Task to carry out
Reproduce every entry line below exactly, from the line containing "Combined, do B54" down to the line containing "What is the", with both of those lines included.

Listed records
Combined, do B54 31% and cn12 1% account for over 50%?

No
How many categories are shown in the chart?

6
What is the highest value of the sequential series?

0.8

...

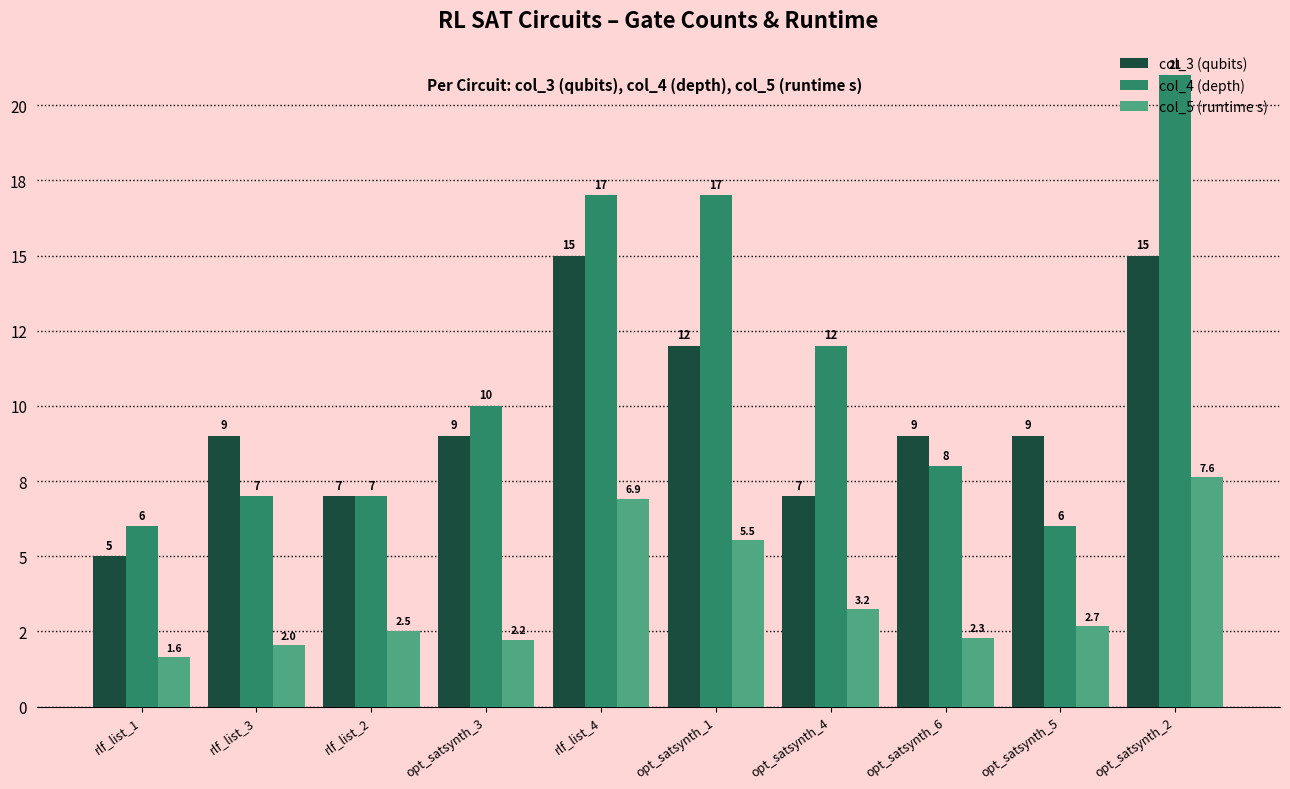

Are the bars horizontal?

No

Response to the task
Combined, do B54 31% and cn12 1% account for over 50%?

No
How many categories are shown in the chart?

6
What is the highest value of the sequential series?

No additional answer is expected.